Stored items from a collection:
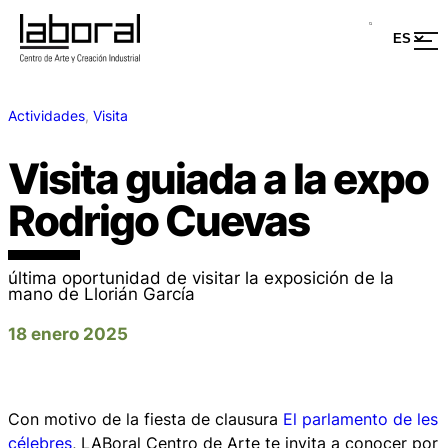
Actividades
, 
Visita
Visita guiada a la expo
Rodrigo Cuevas
última oportunidad de visitar la exposición de la
mano de Llorián García
18 enero 2025
Con motivo de la fiesta de clausura
El parlamento de les
célebres
, LABoral Centro de Arte te invita a conocer por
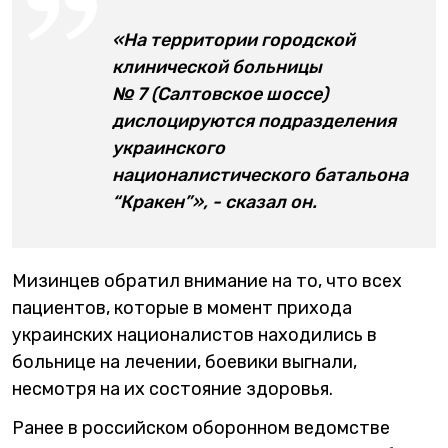
«На территории городской
клинической больницы
№ 7 (Салтовское шоссе)
дислоцируются подразделения
украинского
националистического батальона
“Кракен”», - сказал он.
Мизинцев обратил внимание на то, что всех
пациентов, которые в момент прихода
украинских националистов находились в
больнице на лечении, боевики выгнали,
несмотря на их состояние здоровья.
Ранее в российском оборонном ведомстве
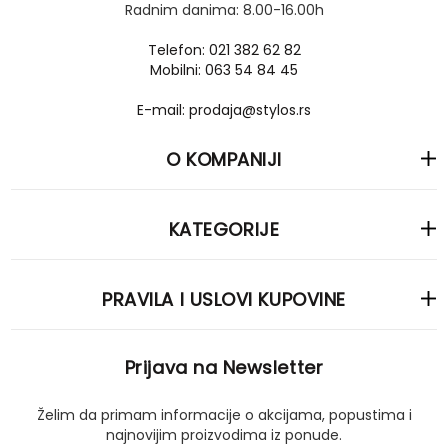
Radnim danima: 8.00-16.00h
Telefon: 021 382 62 82
Mobilni: 063 54 84 45
E-mail: prodaja@stylos.rs
O KOMPANIJI
KATEGORIJE
PRAVILA I USLOVI KUPOVINE
Prijava na Newsletter
Želim da primam informacije o akcijama, popustima i
najnovijim proizvodima iz ponude.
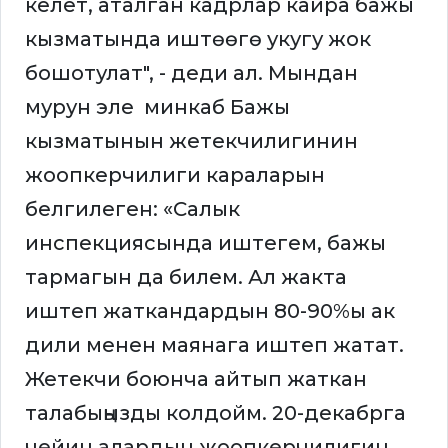
келет, аталган кадрлар кайра бажы
кызматында иштөөгө укугу жок
бошотулат", - деди ал. Мындан
мурун эле минкаб Бажы
кызматынын жетекчилигинин
жоопкерчилиги караларын
белгилеген: «Салык
инспекциясында иштегем, бажы
тармагын да билем. Ал жакта
иштеп жаткандардын 80-90%ы ак
дили менен маянага иштеп жатат.
Жетекчи боюнча айтып жаткан
талабыңызды колдойм. 20-декабрга
чейин алардын жоопкерчилигин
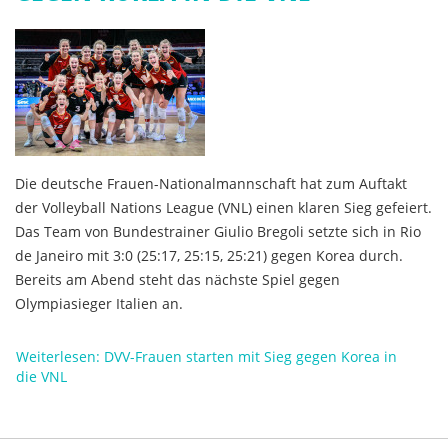
Die deutsche Frauen-Nationalmannschaft hat zum Auftakt
der Volleyball Nations League (VNL) einen klaren Sieg gefeiert.
Das Team von Bundestrainer Giulio Bregoli setzte sich in Rio
de Janeiro mit 3:0 (25:17, 25:15, 25:21) gegen Korea durch.
Bereits am Abend steht das nächste Spiel gegen
Olympiasieger Italien an.
Weiterlesen: DVV-Frauen starten mit Sieg gegen Korea in
die VNL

■ **Task**
Please show every line above that includes the word "Frauen".

■ **Written solution**
Die deutsche Frauen-Nationalmannschaft hat zum Auftakt
Weiterlesen: DVV-Frauen starten mit Sieg gegen Korea in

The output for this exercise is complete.